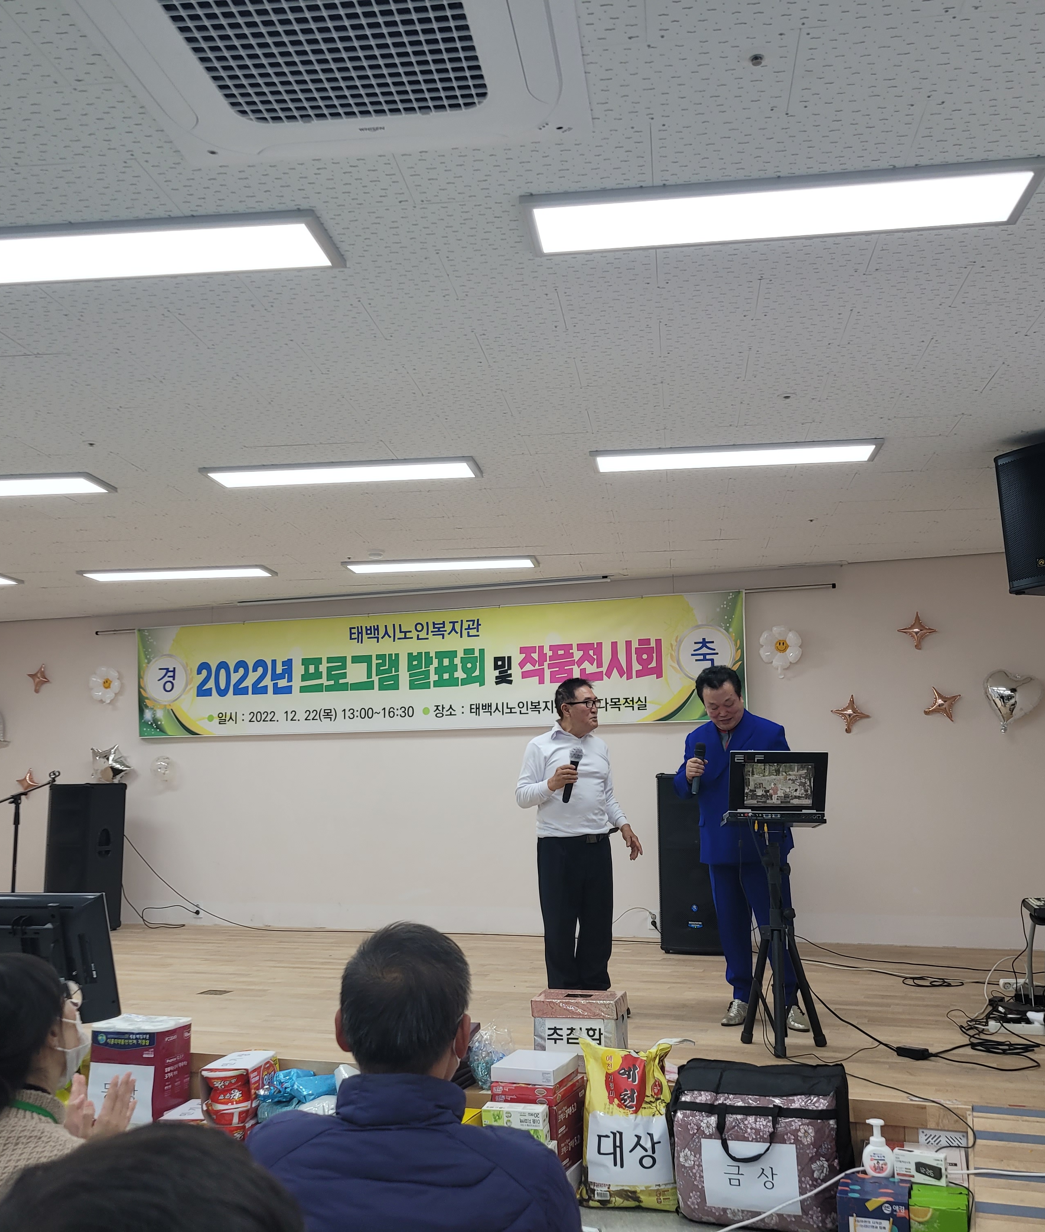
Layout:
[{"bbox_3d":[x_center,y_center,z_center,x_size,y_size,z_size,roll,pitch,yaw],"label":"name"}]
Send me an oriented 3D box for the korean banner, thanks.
[{"bbox_3d":[-0.799,0.416,9.326,4.980,0.900,0.030,-3,-8,19],"label":"korean banner"}]

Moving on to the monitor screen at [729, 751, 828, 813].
[{"bbox_3d":[1.051,0.682,5.067,0.410,0.261,0.030,-2,9,7],"label":"monitor screen"}]

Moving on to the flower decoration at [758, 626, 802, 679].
[{"bbox_3d":[1.759,0.245,8.414,0.300,0.370,0.120,-3,-8,19],"label":"flower decoration"}]

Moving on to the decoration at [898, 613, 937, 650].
[{"bbox_3d":[2.613,0.102,8.157,0.258,0.243,0.086,-3,-8,20],"label":"decoration"}]

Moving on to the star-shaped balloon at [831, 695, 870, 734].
[{"bbox_3d":[2.194,0.660,8.238,0.253,0.248,0.086,4,-6,20],"label":"star-shaped balloon"}]

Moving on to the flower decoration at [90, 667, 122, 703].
[{"bbox_3d":[-3.443,0.572,10.185,0.290,0.310,0.120,-3,-8,19],"label":"flower decoration"}]

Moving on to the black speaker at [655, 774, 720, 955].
[{"bbox_3d":[1.173,1.599,8.069,0.450,1.133,0.455,-3,-8,20],"label":"black speaker"}]

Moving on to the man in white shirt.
[{"bbox_3d":[0.276,1.083,5.931,0.560,1.595,0.420,3,-9,-25],"label":"man in white shirt"}]

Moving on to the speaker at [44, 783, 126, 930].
[{"bbox_3d":[-3.370,1.870,9.557,0.460,1.110,0.420,-5,-9,27],"label":"speaker"}]

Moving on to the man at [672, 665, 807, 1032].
[{"bbox_3d":[1.011,1.041,5.743,0.577,1.609,0.405,-3,-8,14],"label":"man"}]

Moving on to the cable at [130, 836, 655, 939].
[{"bbox_3d":[-1.103,1.969,9.042,4.326,0.717,0.350,-3,-8,19],"label":"cable"}]

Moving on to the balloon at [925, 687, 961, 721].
[{"bbox_3d":[2.737,0.582,8.048,0.248,0.243,0.086,-3,-8,20],"label":"balloon"}]

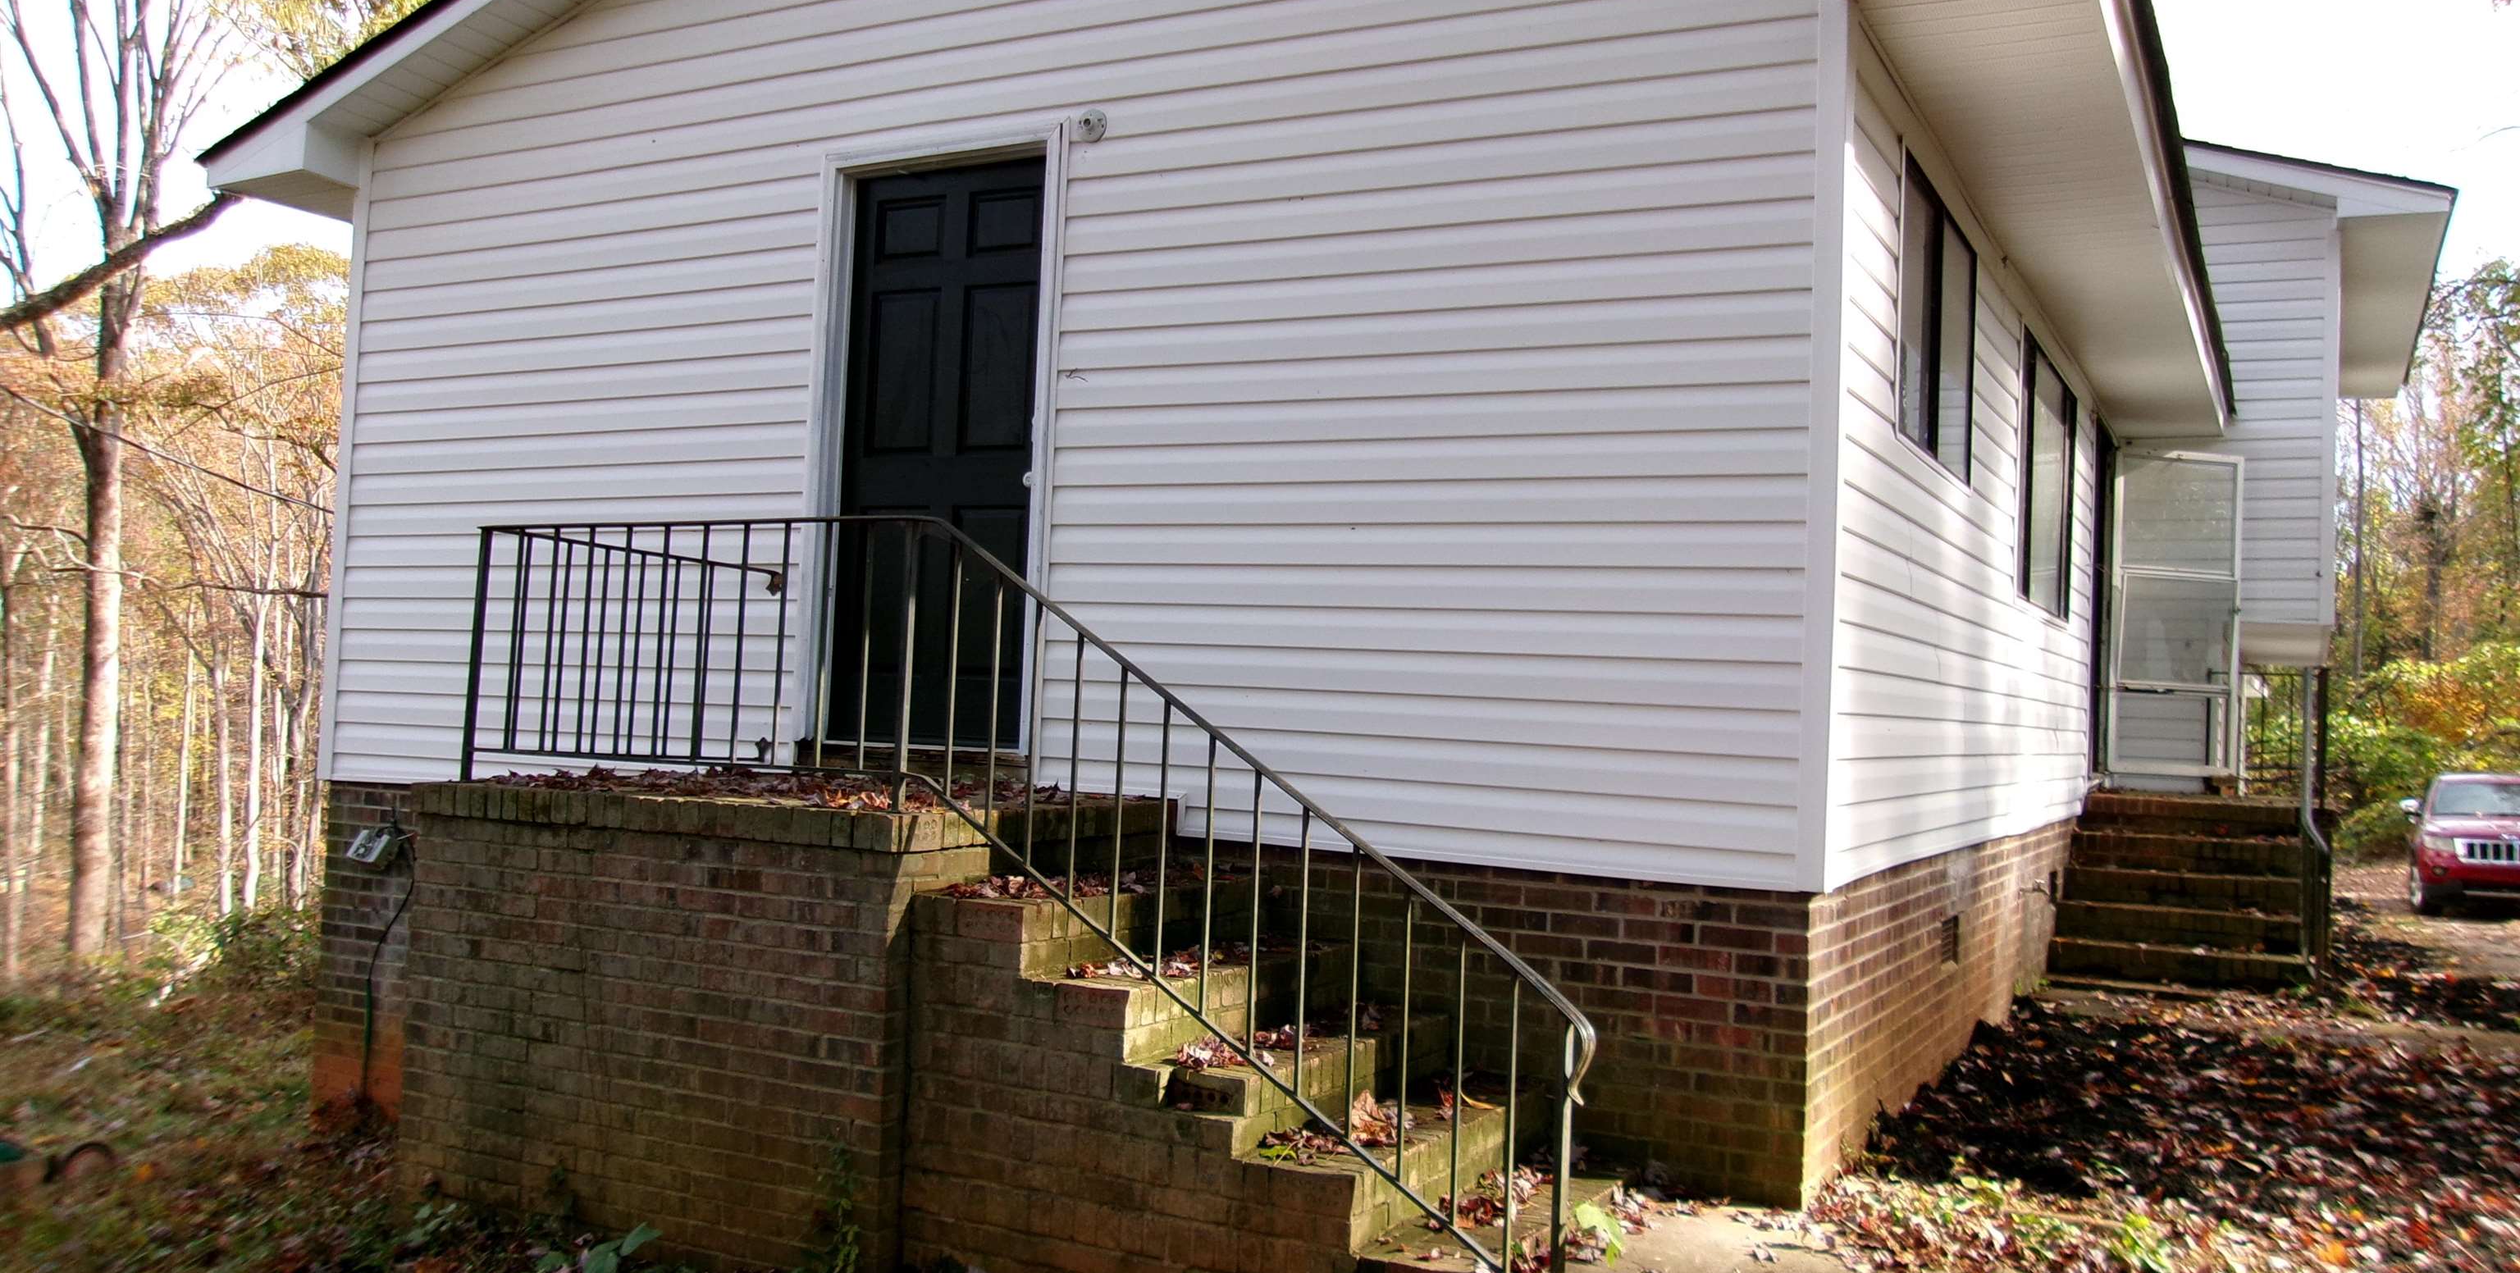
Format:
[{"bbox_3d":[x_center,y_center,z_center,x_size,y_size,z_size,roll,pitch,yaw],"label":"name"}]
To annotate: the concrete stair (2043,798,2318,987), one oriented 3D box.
[{"bbox_3d":[4.845,1.311,10.251,1.190,0.905,1.450,1,-2,28],"label":"concrete stair"}]

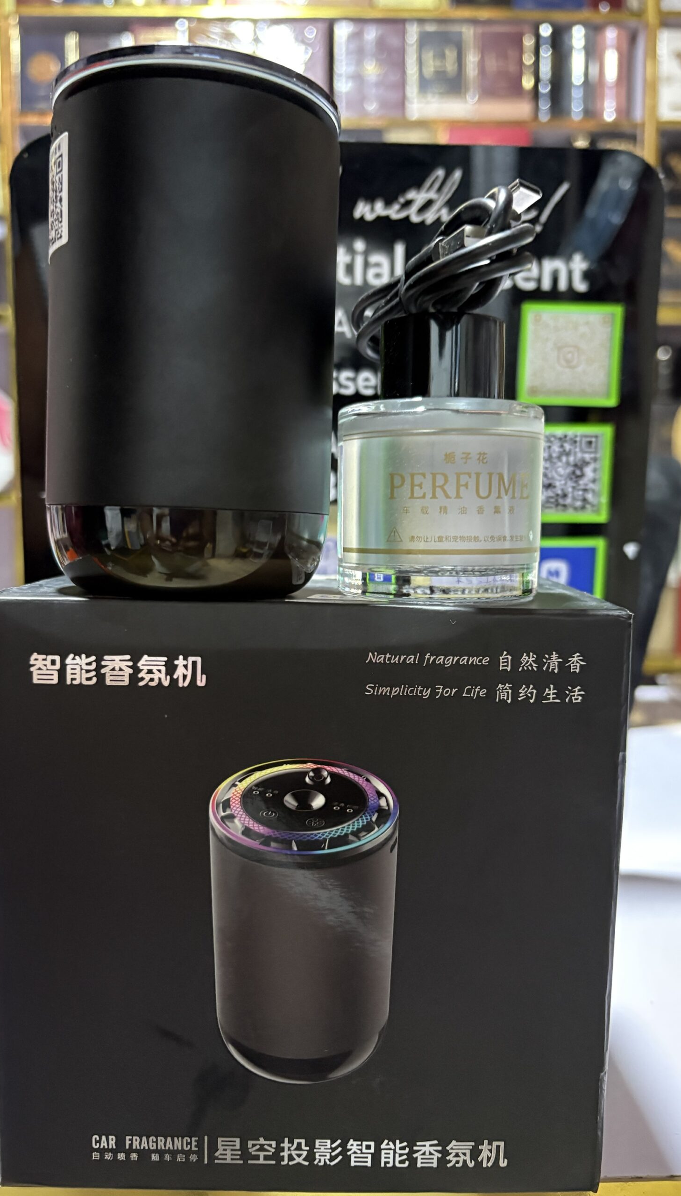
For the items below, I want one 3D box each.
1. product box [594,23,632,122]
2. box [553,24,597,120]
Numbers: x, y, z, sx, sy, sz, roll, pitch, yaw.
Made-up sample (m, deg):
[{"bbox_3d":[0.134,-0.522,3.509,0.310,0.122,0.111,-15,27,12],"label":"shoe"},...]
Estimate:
[{"bbox_3d":[0.387,-0.748,1.312,0.051,0.129,0.070,0,4,-1],"label":"product box"},{"bbox_3d":[0.332,-0.748,1.311,0.058,0.128,0.070,0,4,-1],"label":"box"}]

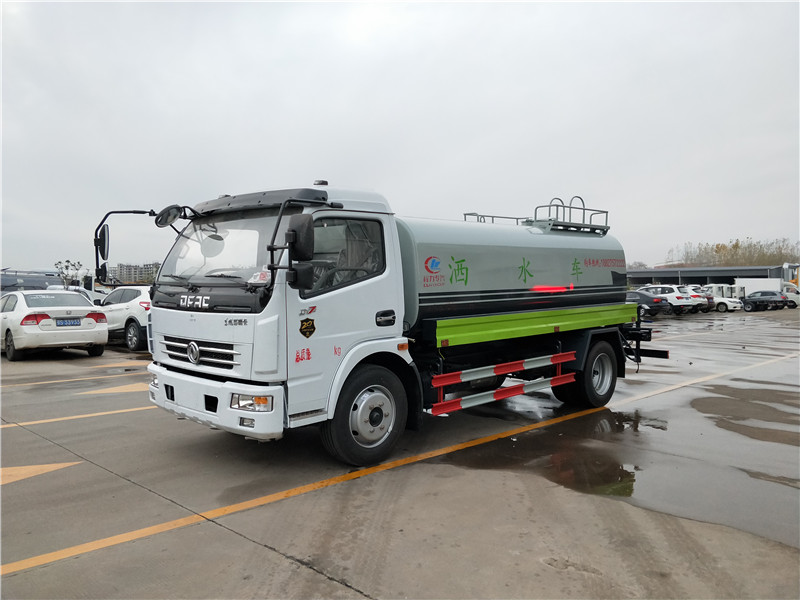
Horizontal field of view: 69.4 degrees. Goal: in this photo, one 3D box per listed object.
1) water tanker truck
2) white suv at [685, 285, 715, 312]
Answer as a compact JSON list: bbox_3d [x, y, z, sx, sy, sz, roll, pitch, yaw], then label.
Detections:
[{"bbox_3d":[0.755,-0.012,7.218,7.200,2.780,2.420,-1,1,-44],"label":"water tanker truck"},{"bbox_3d":[17.744,-0.009,38.065,1.840,1.710,4.600,-1,1,-43],"label":"white suv"}]

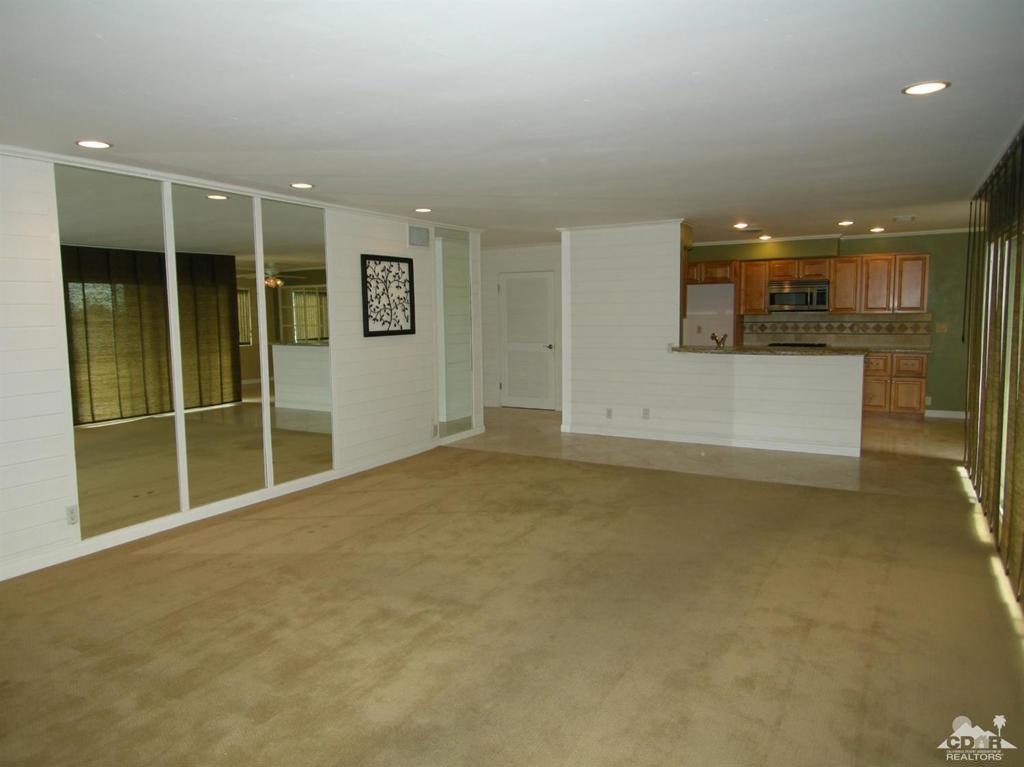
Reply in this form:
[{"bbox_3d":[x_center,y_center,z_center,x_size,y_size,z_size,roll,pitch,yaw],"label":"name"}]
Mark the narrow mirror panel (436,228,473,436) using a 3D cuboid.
[{"bbox_3d":[-0.633,-0.566,8.000,0.037,2.292,0.680,3,7,29],"label":"narrow mirror panel"}]

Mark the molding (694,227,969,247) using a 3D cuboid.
[{"bbox_3d":[4.279,-1.992,9.776,3.468,0.061,0.385,3,7,30],"label":"molding"}]

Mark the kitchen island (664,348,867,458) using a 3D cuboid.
[{"bbox_3d":[2.734,0.146,7.720,1.990,1.042,0.682,3,7,30],"label":"kitchen island"}]

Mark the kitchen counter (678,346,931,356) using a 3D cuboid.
[{"bbox_3d":[3.654,-0.398,8.642,2.549,0.165,3.349,3,7,30],"label":"kitchen counter"}]

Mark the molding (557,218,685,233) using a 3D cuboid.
[{"bbox_3d":[1.195,-1.780,8.044,1.519,0.058,0.082,3,7,30],"label":"molding"}]

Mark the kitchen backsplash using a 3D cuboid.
[{"bbox_3d":[4.522,-0.739,10.024,2.430,0.483,0.037,3,7,30],"label":"kitchen backsplash"}]

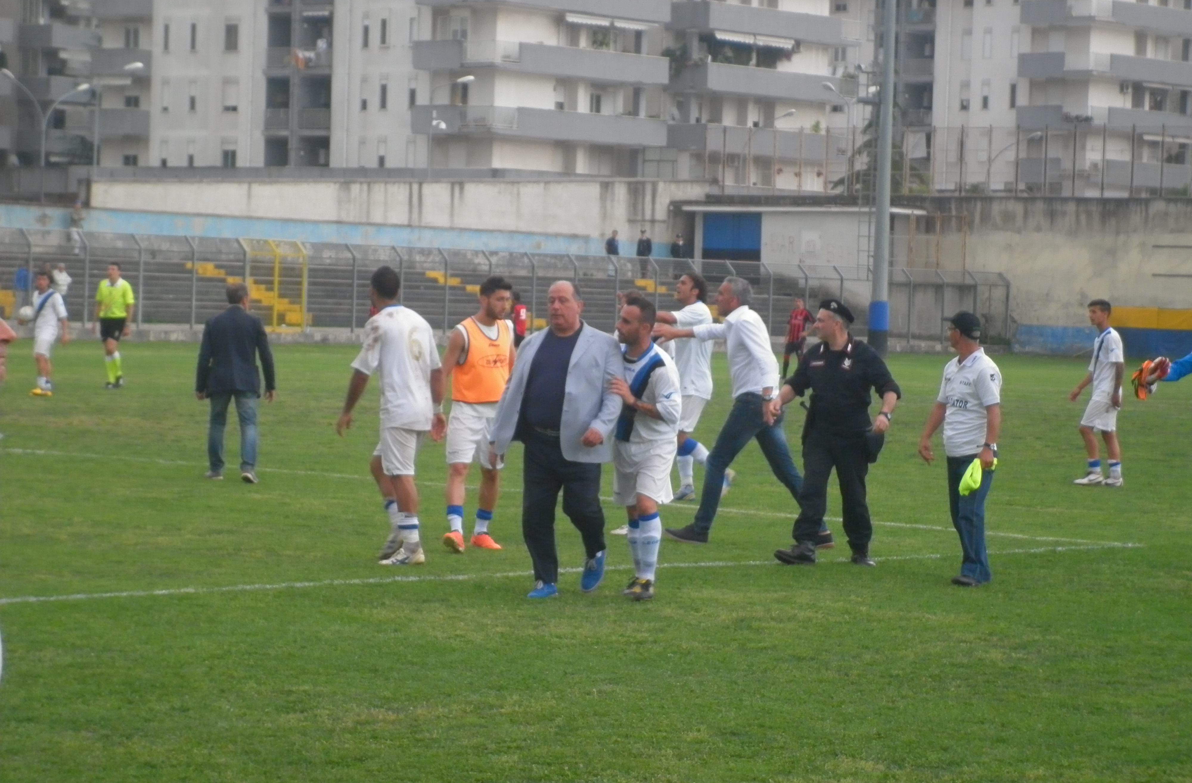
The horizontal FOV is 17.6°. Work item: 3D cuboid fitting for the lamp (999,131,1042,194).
[{"bbox_3d":[18.999,-7.514,175.128,2.400,8.600,0.400,2,2,14],"label":"lamp"}]

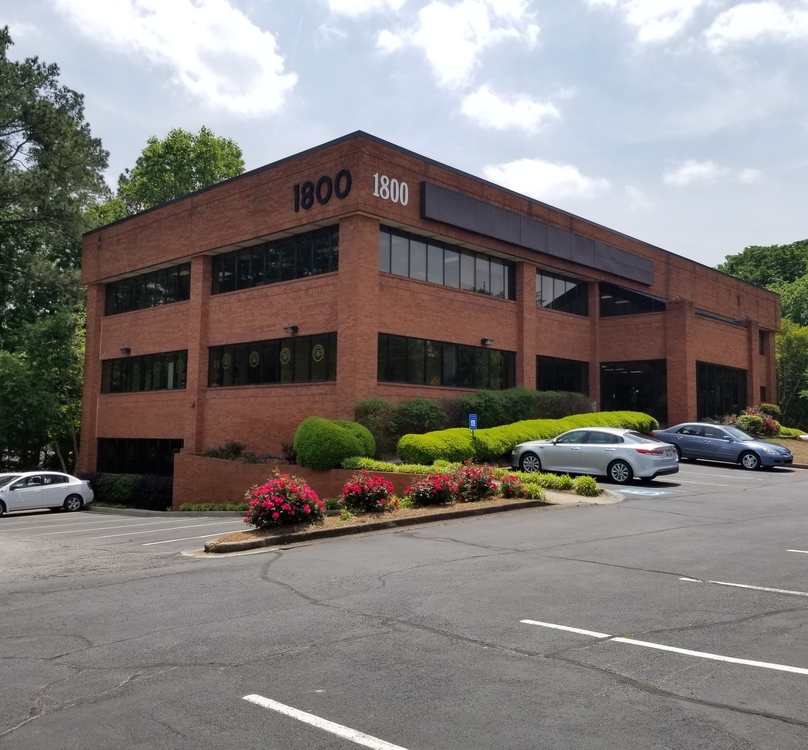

···

Copy the lines verbatim, from the line containing "Mark the molding (694,227,969,247)" through the end of the records, including both the first and last lines, and omit the pictures from your answer.

#### [RESULT OF THIS EXERCISE]
Mark the molding (694,227,969,247) using a 3D cuboid.
[{"bbox_3d":[4.279,-1.992,9.776,3.468,0.061,0.385,3,7,30],"label":"molding"}]

Mark the kitchen island (664,348,867,458) using a 3D cuboid.
[{"bbox_3d":[2.734,0.146,7.720,1.990,1.042,0.682,3,7,30],"label":"kitchen island"}]

Mark the kitchen counter (678,346,931,356) using a 3D cuboid.
[{"bbox_3d":[3.654,-0.398,8.642,2.549,0.165,3.349,3,7,30],"label":"kitchen counter"}]

Mark the molding (557,218,685,233) using a 3D cuboid.
[{"bbox_3d":[1.195,-1.780,8.044,1.519,0.058,0.082,3,7,30],"label":"molding"}]

Mark the kitchen backsplash using a 3D cuboid.
[{"bbox_3d":[4.522,-0.739,10.024,2.430,0.483,0.037,3,7,30],"label":"kitchen backsplash"}]

The horizontal FOV is 17.6°. Work item: 3D cuboid fitting for the lamp (999,131,1042,194).
[{"bbox_3d":[18.999,-7.514,175.128,2.400,8.600,0.400,2,2,14],"label":"lamp"}]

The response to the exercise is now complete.